29 Mar, 2004
ADB Pushes Overhaul of GMS Tourism Plans & Projects
CHIANG MAI – The Asian Development Bank is pushing for an overhaul of the tourism development strategy of the Greater Mekong Subregion (GMS) to improve its marketing, facilitation and administration.
Ten years after the formation of the GMS Tourism Working Group, the bank has allocated US$ 800,000 for a new study to draft out strategies to prepare the region to receive 29.2 million visitors by 2010 and about 61.3 million by 2020.
This is up from the 16.5 million arrivals in 2002 and 9.6 million arrivals in 1995.
The proposed overhaul was the primary item on the agenda of the GMS Tourism Working Group meeting held here last week. The ADB, along with the UN Economic and Social Commission for Asia-Pacific and the Pacific Asia Travel Association, have played a major role in funding and organising many of the supporting tourism development programmes that have made the Mekong region one of the fastest growing visitor arrivals in the last 10 years.

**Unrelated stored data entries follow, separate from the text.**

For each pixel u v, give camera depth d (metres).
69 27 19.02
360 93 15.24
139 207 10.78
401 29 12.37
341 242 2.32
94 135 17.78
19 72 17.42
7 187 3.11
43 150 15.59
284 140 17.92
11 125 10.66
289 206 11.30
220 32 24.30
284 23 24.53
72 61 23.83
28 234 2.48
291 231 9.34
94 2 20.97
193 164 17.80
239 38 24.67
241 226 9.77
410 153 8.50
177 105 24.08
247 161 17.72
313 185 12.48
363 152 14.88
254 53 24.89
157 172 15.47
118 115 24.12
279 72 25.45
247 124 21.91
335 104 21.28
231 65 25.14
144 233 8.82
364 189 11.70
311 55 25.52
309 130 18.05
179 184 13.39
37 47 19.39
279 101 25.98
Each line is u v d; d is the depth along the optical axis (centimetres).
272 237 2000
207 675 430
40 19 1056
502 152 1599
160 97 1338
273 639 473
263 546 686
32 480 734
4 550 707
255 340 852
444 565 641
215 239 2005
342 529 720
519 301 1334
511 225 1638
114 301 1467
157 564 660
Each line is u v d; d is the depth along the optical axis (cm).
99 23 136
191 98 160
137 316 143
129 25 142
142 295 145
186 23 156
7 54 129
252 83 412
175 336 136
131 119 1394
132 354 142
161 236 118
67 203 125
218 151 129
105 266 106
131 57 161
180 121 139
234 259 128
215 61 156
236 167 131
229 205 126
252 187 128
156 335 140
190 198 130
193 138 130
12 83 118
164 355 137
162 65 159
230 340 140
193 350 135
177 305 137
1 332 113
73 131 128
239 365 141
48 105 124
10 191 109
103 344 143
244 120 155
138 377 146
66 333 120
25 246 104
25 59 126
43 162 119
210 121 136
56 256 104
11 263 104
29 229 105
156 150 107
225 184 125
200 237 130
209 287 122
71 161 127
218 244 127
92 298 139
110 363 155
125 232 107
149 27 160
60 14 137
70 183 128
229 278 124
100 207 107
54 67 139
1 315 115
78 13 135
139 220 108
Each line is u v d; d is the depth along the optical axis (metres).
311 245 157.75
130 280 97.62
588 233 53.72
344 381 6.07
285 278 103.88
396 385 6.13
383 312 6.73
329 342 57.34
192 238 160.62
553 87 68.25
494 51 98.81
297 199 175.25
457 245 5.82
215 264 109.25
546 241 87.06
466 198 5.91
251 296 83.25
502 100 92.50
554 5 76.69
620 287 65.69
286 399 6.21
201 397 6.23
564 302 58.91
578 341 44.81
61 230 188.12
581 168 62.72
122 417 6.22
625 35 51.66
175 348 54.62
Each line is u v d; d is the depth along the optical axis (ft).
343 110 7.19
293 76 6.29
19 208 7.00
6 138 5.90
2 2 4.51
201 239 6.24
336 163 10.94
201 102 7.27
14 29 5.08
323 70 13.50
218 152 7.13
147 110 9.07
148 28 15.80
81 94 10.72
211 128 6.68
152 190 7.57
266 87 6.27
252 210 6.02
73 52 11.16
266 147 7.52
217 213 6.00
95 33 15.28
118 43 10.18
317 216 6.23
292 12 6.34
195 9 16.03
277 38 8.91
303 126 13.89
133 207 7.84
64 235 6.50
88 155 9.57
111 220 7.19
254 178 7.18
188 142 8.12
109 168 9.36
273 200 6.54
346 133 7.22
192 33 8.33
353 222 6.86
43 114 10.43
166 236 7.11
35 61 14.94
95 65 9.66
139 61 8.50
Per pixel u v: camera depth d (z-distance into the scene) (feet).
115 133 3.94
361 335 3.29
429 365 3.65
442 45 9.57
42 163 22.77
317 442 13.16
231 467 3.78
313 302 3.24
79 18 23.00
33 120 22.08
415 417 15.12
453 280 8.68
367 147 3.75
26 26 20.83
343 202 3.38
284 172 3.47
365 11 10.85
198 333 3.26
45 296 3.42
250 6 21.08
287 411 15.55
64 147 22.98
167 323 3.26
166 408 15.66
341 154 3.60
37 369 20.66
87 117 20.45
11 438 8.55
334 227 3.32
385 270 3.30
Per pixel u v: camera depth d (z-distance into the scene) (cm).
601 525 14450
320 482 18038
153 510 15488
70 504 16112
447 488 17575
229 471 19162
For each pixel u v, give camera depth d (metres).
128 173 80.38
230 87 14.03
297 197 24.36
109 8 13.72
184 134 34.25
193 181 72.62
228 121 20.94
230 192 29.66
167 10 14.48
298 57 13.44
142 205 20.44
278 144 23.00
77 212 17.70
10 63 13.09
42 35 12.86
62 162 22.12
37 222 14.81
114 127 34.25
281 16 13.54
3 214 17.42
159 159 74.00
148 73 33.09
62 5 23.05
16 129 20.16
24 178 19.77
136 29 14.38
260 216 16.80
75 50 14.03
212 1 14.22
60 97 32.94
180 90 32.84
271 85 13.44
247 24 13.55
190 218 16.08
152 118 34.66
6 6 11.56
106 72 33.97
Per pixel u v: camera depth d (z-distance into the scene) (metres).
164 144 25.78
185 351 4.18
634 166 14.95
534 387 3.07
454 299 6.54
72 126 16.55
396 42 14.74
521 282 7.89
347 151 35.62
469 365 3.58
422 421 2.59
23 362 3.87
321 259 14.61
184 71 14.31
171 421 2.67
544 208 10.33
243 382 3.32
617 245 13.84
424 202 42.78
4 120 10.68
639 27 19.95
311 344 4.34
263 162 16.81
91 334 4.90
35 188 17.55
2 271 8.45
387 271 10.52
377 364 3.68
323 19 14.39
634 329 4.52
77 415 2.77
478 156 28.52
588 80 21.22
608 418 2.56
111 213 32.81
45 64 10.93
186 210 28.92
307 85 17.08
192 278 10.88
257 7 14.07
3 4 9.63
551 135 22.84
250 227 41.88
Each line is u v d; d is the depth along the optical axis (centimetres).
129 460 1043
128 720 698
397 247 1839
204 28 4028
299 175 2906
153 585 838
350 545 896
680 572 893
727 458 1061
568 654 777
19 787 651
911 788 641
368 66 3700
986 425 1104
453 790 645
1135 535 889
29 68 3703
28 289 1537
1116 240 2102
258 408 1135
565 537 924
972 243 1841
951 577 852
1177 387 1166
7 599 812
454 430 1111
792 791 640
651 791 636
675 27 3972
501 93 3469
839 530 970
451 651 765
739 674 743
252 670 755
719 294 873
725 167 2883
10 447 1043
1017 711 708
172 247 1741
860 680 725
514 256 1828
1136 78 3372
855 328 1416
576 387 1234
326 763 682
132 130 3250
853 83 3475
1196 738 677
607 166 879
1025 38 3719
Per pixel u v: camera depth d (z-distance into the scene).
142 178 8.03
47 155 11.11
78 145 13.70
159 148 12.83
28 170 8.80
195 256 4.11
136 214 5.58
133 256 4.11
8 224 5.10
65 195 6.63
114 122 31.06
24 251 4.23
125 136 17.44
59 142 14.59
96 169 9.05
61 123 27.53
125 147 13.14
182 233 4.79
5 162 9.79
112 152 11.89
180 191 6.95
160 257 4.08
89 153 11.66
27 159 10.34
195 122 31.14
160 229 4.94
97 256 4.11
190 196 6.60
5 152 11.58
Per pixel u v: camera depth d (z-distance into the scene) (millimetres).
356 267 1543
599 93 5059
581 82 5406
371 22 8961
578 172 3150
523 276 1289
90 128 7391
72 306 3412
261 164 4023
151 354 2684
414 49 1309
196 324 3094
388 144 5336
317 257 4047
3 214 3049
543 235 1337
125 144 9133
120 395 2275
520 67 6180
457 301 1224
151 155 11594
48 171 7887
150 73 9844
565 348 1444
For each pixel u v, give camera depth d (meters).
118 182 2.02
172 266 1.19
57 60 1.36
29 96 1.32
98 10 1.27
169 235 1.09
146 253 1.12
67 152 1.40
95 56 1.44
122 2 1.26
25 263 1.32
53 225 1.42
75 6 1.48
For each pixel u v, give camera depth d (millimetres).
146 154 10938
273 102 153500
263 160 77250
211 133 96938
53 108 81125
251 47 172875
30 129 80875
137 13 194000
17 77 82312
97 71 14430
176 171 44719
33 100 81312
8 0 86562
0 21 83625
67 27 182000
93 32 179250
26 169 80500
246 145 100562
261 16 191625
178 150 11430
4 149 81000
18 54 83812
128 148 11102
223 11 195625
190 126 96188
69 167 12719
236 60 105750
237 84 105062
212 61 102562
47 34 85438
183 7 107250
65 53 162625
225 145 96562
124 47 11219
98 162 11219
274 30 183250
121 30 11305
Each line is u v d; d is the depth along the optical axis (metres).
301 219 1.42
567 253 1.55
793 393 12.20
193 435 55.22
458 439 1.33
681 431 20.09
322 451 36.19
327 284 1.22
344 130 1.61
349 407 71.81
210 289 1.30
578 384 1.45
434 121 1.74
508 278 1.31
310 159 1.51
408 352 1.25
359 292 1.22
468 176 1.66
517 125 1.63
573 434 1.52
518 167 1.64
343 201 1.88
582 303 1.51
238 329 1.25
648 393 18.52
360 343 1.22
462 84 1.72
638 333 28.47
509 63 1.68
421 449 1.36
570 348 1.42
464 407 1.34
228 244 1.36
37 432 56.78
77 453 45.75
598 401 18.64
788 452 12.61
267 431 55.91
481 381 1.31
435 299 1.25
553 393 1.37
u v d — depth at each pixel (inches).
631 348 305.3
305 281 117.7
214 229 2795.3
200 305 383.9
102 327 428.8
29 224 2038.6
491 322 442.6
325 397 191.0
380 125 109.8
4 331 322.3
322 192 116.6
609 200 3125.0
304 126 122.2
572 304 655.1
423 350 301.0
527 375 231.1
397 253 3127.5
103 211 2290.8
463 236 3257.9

Tourism Authority of Thailand deputy governor for international marketing Mrs Phornsiri Manoharn noted that the GMS tourism meeting was being held at an opportune time — April 8, 2004 will mark 10 years since the opening of the Australian-funded Thai-Laos Friendship Bridge across the Mekong river.
Although the Mekong has developed a powerful branding image since the first Mekong Tourism Forum was held in Pattaya in 1996, the ADB feels there is need to fine tune its extensive financial backing of the region’s joint tourism initiatives.
At a policy level, the ADB describes tourism as one of “key drivers” of GMS economic development and one of the “key instruments” of poverty alleviation. It has positioned tourism among its 11 “flagship programmes” for the region.
Based on figures provided by the World Tourism Organization, the ADB projects that 61.3 million arrivals in 2020 could generate an additional US$ 7.56 billion expenditure, 290,000 more hotel rooms and related services and facilities with investment requirements of about US$ 14.5 billion, and about 194,000 new jobs directly in the hotel sector alone.
The new study being proposed by the ADB will include a marketing and promotion plan, infrastructure requirements, human resources including the preparation of a programme of common GMS training activities, sustainable management of cultural and natural heritage, and ways to increase private sector participation and investment in tourism.
The ADB wants the study to identify the constraints, opportunities and best practices, and recommend mechanisms and pilot projects to grow the distribution of tourism benefits and reduce poverty. It envisages the formation a GMS network of tourism marketing and promotion boards.
The study will be conducted between September 2004 to April 2005, involving consultations with government departments, the private sector, bilateral and international donors, local communities, NGOs and universities.
After bouncing off the conclusions at national and regional workshops, the ADB hopes to have the study’s conclusions and recommendations approved by the GMS heads of state at their 2nd summit tentatively set for July 2005.
According to ADB economist Alfredo Perdiguero, the easing of restrictions on cross-border travel within GMS is a major priority. The study will seek to draft a long-term plan to facilitate the movement of visitors to and within the GMS.
He said that while visa liberalisation and facilitation measures taken so far have been a significant outcome of subregional cooperation, “it is however necessary to develop a comprehensive road map to facilitate the movement of tourists to and within the subregion” in the future.
The roadmap would cover: (i) cross border-facilitation and improved processing procedures at border check points, (ii) development of overland and river based tours and tour circuits, (iii) provision of improved transportation services information, and (iv) liberalising air transportation policies.
A preliminary study by the ADB shows that the subregion has 100 external border points, 67 land border points used mainly by regional residents, 19 international airports used mainly by third country nationals and 14 seaports used mainly by cruise sips and some regional residents.
The study also found that cost of visas and entry permits in the GMS countries ranges from US$ 8 to US$ 34, with visas being given for durations of 15 to 90 days. A citizen of a country which requires visas to the GMS countries who visits all of them in one trip would pay a total of US$ 119 for visas alone.
The study estimated that Vietnam chalked up US$ 65.7 million in visa revenues in 2002, China (Yunnan Province) US$ 22.7 million, Lao PDR US$ 22.1 million, Cambodia US$ 15.7 million, Thailand US$ 7 million and Myanmar US$ 3.9 million.
For Laos, visa revenues are estimated to have comprised 9.22 % of total government revenue in 2002, and Cambodia 3.13 %. For the other GMS countries, the figure was less than 1 %.
The ADB is also indicating that some of the tourism-related development trajectories of the past may not have produced the desired results and may need to be reviewed.
“In the past, certain (tourism-related) policies and projects have set tourism off on an anti-poor course through uneven distribution of benefits, poor planning, environmental destruction, unguided development and the lack of concern with local population needs and cultures,” Mr. Perdiguero said.
Now, the bank is seeking “pro-poor tourism policies and regulations that lead to genuine social, economic, cultural and environmental benefits,” he said.